TASK INSTRUCTIONS: Which lines of the data include the string "Federal"? List them all.

THE DATA: Begin

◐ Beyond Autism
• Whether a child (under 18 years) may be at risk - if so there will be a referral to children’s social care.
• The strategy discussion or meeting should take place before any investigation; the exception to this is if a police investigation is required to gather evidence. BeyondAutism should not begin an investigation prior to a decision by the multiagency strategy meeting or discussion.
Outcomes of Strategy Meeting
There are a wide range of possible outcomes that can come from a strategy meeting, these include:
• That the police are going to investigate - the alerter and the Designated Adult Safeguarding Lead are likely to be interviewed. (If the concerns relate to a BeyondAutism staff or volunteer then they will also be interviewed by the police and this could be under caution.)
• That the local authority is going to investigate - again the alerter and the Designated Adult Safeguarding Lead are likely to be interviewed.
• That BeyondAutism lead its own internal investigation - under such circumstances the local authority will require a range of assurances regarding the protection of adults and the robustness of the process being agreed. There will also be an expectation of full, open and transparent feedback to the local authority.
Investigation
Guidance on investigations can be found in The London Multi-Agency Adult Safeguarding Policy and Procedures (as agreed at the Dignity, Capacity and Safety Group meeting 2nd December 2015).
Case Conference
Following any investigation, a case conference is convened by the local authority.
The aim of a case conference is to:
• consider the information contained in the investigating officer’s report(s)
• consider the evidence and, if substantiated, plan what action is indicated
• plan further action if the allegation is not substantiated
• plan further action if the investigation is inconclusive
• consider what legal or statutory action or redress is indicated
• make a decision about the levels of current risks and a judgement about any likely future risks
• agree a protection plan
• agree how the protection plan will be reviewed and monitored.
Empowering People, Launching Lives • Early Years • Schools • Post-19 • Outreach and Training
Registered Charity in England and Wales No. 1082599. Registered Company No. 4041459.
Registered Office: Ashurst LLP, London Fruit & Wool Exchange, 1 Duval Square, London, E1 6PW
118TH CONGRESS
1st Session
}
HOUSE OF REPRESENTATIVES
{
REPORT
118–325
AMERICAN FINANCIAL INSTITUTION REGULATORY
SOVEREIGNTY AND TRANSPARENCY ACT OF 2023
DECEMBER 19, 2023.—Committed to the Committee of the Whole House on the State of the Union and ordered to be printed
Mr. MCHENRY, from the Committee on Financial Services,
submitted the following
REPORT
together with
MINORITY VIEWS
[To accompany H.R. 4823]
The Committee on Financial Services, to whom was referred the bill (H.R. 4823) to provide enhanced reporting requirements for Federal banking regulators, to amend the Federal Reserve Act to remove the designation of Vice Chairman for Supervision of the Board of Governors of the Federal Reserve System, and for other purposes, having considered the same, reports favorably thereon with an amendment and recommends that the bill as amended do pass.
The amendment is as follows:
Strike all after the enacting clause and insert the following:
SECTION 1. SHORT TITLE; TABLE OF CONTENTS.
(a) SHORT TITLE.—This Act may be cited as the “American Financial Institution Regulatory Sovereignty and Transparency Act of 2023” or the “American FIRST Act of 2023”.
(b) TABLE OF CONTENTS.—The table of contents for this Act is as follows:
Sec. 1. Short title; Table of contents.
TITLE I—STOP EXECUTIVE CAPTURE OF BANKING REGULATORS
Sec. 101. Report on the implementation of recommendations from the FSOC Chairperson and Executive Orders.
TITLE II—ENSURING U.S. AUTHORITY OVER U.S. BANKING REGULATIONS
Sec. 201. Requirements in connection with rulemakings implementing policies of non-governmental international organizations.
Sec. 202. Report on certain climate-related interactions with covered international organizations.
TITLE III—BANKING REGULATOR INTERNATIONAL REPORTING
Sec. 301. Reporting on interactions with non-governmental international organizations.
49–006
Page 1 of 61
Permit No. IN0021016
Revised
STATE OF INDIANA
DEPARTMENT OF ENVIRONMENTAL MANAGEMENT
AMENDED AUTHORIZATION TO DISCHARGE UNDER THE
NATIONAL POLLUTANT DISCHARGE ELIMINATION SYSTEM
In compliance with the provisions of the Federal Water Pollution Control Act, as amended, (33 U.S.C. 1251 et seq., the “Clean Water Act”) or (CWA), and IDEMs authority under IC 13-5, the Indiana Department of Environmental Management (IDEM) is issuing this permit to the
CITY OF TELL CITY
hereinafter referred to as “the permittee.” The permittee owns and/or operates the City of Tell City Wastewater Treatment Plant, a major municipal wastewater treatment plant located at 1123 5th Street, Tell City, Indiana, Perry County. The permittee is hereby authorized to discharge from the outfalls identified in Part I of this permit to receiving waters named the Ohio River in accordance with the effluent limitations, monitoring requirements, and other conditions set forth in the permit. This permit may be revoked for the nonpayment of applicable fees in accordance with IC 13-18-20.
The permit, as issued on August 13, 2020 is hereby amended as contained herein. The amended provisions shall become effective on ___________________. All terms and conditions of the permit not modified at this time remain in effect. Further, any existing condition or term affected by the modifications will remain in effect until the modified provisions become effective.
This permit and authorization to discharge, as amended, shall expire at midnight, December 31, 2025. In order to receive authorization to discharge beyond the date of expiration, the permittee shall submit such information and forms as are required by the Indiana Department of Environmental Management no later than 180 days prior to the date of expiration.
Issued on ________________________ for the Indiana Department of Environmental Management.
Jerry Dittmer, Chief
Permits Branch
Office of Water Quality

THE DATA: End

TASK OUTPUT:
The Committee on Financial Services, to whom was referred the bill (H.R. 4823) to provide enhanced reporting requirements for Federal banking regulators, to amend the Federal Reserve Act to remove the designation of Vice Chairman for Supervision of the Board of Governors of the Federal Reserve System, and for other purposes, having considered the same, reports favorably thereon with an amendment and recommends that the bill as amended do pass.
In compliance with the provisions of the Federal Water Pollution Control Act, as amended, (33 U.S.C. 1251 et seq., the “Clean Water Act”) or (CWA), and IDEMs authority under IC 13-5, the Indiana Department of Environmental Management (IDEM) is issuing this permit to the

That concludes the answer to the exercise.